-- DATASET EXTRACT follows --

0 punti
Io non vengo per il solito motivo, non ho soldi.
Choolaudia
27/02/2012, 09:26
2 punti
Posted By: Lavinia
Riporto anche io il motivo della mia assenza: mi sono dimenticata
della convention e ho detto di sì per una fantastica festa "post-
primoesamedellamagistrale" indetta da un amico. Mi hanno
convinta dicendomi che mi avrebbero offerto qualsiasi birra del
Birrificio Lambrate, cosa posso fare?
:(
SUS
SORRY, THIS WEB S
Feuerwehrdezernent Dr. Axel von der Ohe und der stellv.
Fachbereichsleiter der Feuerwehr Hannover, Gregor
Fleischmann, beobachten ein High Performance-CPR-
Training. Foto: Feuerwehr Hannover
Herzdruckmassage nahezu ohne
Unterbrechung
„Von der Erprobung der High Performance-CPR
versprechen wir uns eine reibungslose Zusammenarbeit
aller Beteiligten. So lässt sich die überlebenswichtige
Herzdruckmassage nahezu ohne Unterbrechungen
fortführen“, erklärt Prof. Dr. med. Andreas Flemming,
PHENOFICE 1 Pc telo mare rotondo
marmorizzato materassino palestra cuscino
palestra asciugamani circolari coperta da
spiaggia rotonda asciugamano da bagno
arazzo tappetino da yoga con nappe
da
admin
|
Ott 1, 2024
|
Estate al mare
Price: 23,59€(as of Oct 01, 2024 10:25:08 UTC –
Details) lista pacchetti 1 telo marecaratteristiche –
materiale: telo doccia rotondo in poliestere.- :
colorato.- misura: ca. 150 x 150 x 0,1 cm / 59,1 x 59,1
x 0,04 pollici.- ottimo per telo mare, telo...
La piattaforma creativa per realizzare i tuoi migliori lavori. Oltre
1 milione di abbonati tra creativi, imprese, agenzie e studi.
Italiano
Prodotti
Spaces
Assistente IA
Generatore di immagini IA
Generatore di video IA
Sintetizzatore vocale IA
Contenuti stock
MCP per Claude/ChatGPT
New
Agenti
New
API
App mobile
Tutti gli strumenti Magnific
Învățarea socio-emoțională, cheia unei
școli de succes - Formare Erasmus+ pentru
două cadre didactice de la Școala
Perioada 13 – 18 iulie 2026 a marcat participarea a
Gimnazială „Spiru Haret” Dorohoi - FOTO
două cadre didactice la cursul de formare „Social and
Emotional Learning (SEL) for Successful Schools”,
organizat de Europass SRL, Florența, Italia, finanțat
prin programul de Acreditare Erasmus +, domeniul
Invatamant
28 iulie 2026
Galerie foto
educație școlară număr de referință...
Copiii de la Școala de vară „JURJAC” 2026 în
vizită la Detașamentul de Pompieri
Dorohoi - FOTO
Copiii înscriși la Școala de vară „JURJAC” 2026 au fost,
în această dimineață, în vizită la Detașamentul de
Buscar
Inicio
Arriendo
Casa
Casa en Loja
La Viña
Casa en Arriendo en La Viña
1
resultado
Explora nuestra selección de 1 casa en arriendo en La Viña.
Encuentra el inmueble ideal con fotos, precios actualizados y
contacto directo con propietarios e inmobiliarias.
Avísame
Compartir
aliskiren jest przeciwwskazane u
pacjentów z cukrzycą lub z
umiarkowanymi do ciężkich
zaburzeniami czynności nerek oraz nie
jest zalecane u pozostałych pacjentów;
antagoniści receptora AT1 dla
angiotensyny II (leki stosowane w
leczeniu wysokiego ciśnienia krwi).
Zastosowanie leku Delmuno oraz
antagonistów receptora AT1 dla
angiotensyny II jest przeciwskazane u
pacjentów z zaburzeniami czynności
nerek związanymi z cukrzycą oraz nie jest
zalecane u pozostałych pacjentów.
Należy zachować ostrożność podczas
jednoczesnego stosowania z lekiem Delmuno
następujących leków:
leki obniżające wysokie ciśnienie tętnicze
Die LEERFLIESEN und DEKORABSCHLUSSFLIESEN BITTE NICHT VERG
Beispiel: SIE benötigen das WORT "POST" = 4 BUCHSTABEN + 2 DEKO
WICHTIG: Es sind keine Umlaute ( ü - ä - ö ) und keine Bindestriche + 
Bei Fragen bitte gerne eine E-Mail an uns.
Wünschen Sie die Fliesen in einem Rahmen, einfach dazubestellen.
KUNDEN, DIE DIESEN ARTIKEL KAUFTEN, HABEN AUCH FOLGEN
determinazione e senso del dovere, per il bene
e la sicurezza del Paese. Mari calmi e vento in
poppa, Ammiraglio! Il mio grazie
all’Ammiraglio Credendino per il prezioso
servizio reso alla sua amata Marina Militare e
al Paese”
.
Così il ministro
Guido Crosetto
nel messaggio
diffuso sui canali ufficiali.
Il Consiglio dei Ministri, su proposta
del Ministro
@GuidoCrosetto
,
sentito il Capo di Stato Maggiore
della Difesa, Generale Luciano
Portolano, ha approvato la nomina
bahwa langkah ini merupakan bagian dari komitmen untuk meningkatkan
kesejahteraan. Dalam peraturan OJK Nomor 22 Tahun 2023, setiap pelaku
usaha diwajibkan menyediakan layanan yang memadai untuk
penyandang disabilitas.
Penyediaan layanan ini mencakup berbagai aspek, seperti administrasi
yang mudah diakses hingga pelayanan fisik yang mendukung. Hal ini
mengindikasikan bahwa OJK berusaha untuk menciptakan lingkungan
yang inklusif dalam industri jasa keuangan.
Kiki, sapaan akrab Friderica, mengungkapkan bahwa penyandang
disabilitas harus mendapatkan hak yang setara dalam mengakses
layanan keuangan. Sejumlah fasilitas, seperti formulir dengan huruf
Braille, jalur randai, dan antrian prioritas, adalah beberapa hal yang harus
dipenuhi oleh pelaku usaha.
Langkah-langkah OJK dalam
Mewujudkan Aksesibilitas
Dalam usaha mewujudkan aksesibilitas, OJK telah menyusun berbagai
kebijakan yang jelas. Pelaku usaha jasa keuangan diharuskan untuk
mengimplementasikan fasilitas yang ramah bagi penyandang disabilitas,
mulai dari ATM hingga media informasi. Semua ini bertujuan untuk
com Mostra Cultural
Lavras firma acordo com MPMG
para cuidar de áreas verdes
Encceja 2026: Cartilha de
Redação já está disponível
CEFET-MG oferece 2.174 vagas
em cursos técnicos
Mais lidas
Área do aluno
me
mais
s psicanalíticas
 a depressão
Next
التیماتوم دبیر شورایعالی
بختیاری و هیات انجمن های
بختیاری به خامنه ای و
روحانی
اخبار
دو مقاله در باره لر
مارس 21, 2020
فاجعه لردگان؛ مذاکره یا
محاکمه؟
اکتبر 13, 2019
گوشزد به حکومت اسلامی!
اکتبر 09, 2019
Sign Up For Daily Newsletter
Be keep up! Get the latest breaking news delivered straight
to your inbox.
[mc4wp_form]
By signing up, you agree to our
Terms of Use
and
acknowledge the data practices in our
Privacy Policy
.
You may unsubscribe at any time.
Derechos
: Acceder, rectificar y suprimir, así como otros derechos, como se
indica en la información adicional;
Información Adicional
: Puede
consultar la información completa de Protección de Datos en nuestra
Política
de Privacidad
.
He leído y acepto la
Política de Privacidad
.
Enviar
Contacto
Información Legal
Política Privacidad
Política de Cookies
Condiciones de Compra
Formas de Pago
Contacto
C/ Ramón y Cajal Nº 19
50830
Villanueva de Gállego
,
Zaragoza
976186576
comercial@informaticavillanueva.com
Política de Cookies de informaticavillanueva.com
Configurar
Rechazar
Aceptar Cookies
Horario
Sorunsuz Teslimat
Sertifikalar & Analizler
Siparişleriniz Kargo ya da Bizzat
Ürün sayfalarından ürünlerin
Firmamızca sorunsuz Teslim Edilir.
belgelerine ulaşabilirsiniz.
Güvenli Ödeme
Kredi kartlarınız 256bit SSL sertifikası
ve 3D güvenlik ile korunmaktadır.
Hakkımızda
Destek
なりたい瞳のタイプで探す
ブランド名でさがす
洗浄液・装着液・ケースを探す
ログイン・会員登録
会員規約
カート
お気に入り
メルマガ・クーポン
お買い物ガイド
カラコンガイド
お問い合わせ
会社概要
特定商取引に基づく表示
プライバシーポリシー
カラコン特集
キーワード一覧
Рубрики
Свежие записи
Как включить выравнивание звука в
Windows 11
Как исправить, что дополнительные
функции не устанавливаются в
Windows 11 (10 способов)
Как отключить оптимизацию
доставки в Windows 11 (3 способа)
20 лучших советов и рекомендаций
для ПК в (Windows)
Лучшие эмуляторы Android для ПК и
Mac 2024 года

-- DATASET EXTRACT concluded --

§ DIRECTIVE:
Copy the data from its first line through the line containing "amico. Mi hanno", substituting "ragione" for "motivo" wherever it occurs and leaving everything else unchanged.

§ SOLUTION FOR THIS TASK:
0 punti
Io non vengo per il solito ragione, non ho soldi.
Choolaudia
27/02/2012, 09:26
2 punti
Posted By: Lavinia
Riporto anche io il ragione della mia assenza: mi sono dimenticata
della convention e ho detto di sì per una fantastica festa "post-
primoesamedellamagistrale" indetta da un amico. Mi hanno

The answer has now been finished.